> **WORK TO COMPLETE**: Convert the data below into a Markdown table with the columns "No." and "Entry", giving each non-blank line its own row, numbered in order. Exclude the pictures.

> **MATERIAL PROVIDED**:
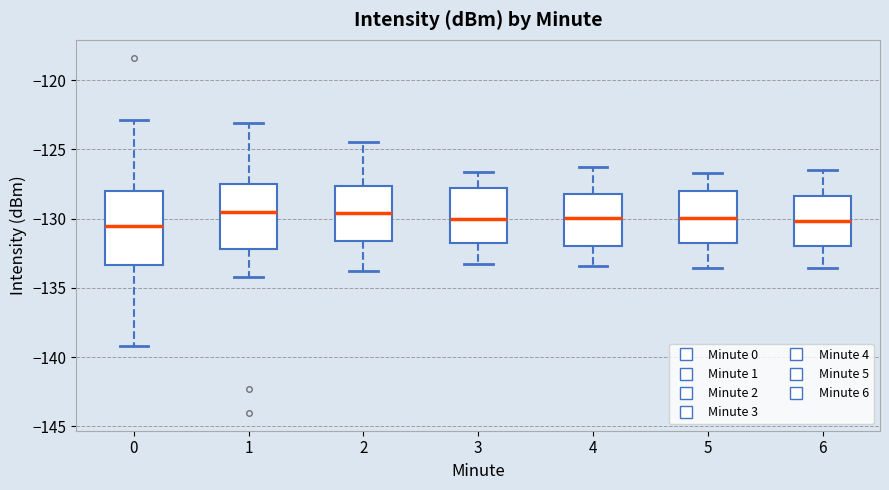

Reading left to right, transcribe this box plot: for each box, give where its median line is, the range the box spans, and where its two whiskers end, as read against the y-axis. The values are not printed on the chart, so give them approximately, as read against the axis.

0: median -130.5, box -133.5 to -128.0, whiskers -139.0 to -123.0
1: median -129.5, box -132.0 to -127.5, whiskers -134.0 to -123.0
2: median -129.5, box -131.5 to -127.5, whiskers -134.0 to -124.5
3: median -130.0, box -131.5 to -128.0, whiskers -133.5 to -126.5
4: median -130.0, box -132.0 to -128.0, whiskers -133.5 to -126.5
5: median -130.0, box -131.5 to -128.0, whiskers -133.5 to -126.5
6: median -130.0, box -132.0 to -128.5, whiskers -133.5 to -126.5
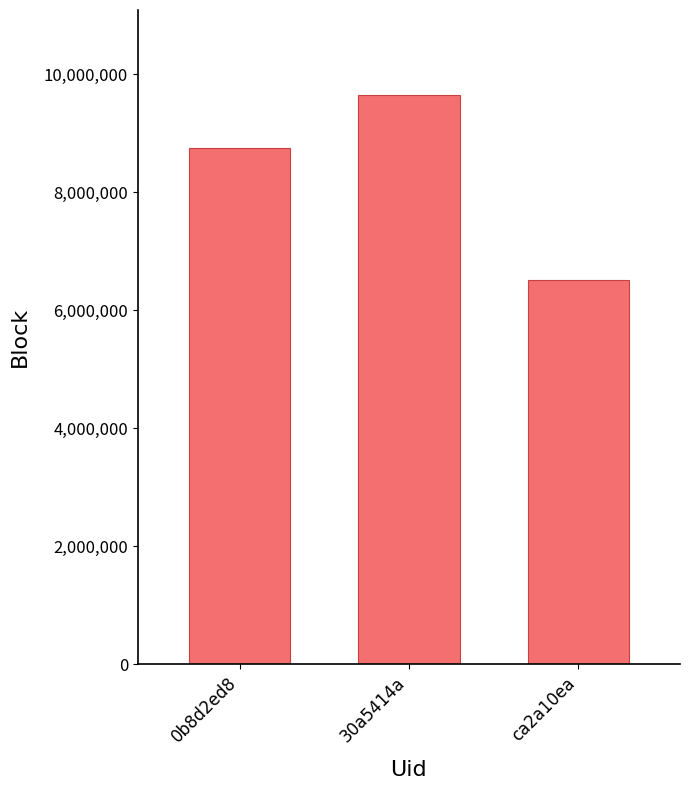

Rank the categories by value from highest to lowest.

30a5414a, 0b8d2ed8, ca2a10ea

> **RESULT OF THE TASK**:
| No. | Entry |
|---|---|
| 1 | Reading left to right, transcribe this box plot: for each box, give where its median line is, the range the box spans, and where its two whiskers end, as read against the y-axis. The values are not printed on the chart, so give them approximately, as read against the axis. |
| 2 | 0: median -130.5, box -133.5 to -128.0, whiskers -139.0 to -123.0 |
| 3 | 1: median -129.5, box -132.0 to -127.5, whiskers -134.0 to -123.0 |
| 4 | 2: median -129.5, box -131.5 to -127.5, whiskers -134.0 to -124.5 |
| 5 | 3: median -130.0, box -131.5 to -128.0, whiskers -133.5 to -126.5 |
| 6 | 4: median -130.0, box -132.0 to -128.0, whiskers -133.5 to -126.5 |
| 7 | 5: median -130.0, box -131.5 to -128.0, whiskers -133.5 to -126.5 |
| 8 | 6: median -130.0, box -132.0 to -128.5, whiskers -133.5 to -126.5 |
| 9 | Rank the categories by value from highest to lowest. |
| 10 | 30a5414a, 0b8d2ed8, ca2a10ea |